54 伊木清兵衛
さて、やって来ました伊木山城!
お供は、稲田太郎左衛門。
それから助っ人の松原内匠助、前野将右衛門殿。
これに蜂須賀彦右衛門殿と坪内玄蕃殿の手紙を添えて、伊木清兵衛殿を囲んで、洗脳…もとい、説得をする。
おそらく、未来に伝わる話通りならば、あっさり織田方についてくれるだろうから、あまり心配はしていないが。
堀尾中務丞には、先に親父の所へ戻ってもらった。
藤吉郎は俺たちと別れて、宇留摩城へと向かったが、成功するだろうか?
さっさと終わらせて、伊木山城が織田方についたと話せば大丈夫だろうと踏んではいるが。
藤吉郎との調略合戦の様になっているので、より早く終わらせて、俺の評価アップに努めたい。
折角の機会なんで、未来の太閤秀吉に勝ちたいし!(自己満足)
「清兵衛殿、今の一色方には、此方へ援軍を送る余裕など御座いません。稲葉山城を、なんとしてでも取り戻す事が先決となりましょう。

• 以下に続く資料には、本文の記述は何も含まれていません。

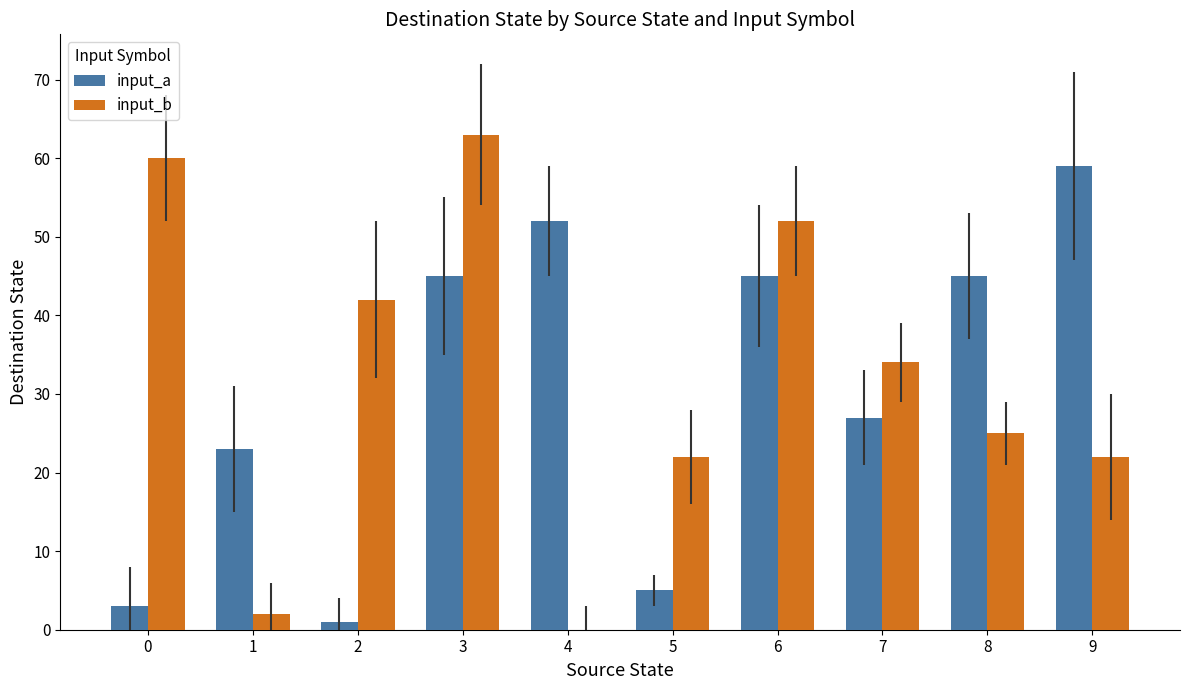

The value of input_b at 4 is 43. True or false?

False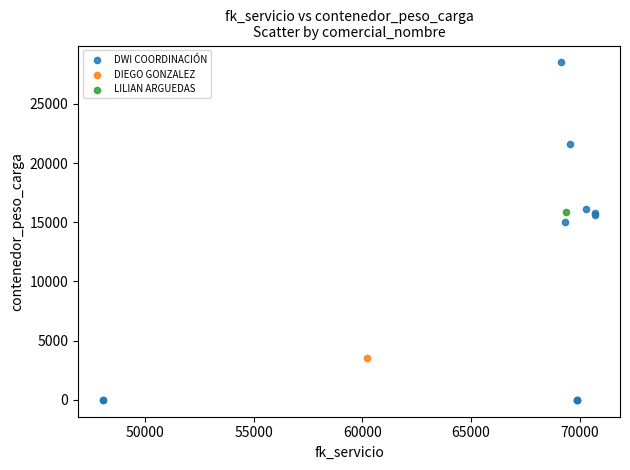

What are all the series names shown in the legend?

DWI COORDINACIÓN, DIEGO GONZALEZ, LILIAN ARGUEDAS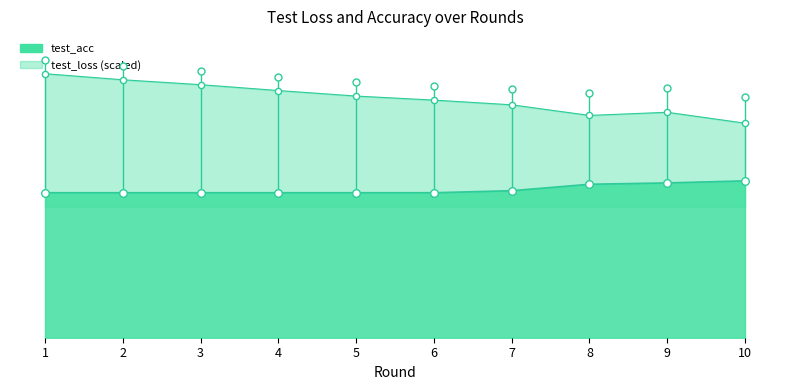

At how many categories does at least one series exceed 92?

10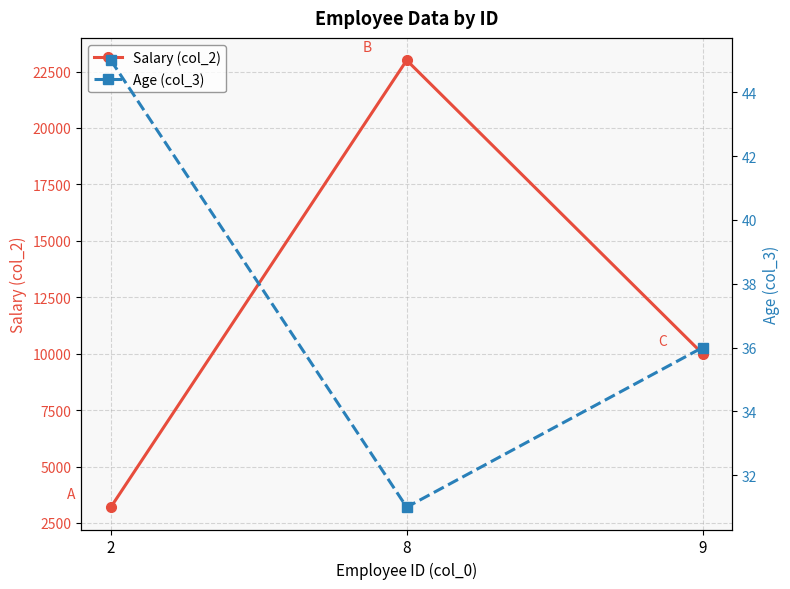

How many Salary (col_2) values are between 3200 and 23000?

3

かといって味方のおらぬ伊賀守殿には、此方へ援軍を送る事は出来ません。折角奪った稲葉山城が、がら空きになりますから」
清兵衛も知ってはいるだろうが、今の状況を再認識させて追い込む。
「もはや、右兵衛大夫殿では、美濃はまとまらぬ。織田方に付くほか、御家を守る方法はありませぬぞ」
松原内匠助も、ここが点数の稼ぎ時とばかりに熱が入っている。
殿に評価されれば、兄から家督を譲られるかもしれないからな。
「我等は、土岐の家臣でも斯波の家臣でもない。ましてや、織田でも一色でも。ならば、勝つ方へ味方するのが当然であろう?」
将右衛門殿は、割り切ってるなぁ。
まあ、その通りなんだけど。
太郎左衛門も織田方へ付くよう説得する。
「清兵衛殿、御家を守るならば織田家に付くのは必定に御座る。あとは、同様の話をしている大沢次郎左衛門殿より、どれだけ早く降るかで、上総介様の印象が変わるだけに御座る」
藤吉郎が調略している大沢次郎左衛門との時間勝負を追加して焦らせる。
どうせ降るのなら、お隣さんの大沢次郎左衛門より高い評価が欲しいだろ?
「分かり申した。この清兵衛、皆が申される通り、上総介様に御味方致す。傳兵衛殿、宜しく御頼み申す」
よし、先に返した中務丞に持たせた調略成功の文が嘘にならなくてよかった!
失敗していたら、どうしようかと思ったよ。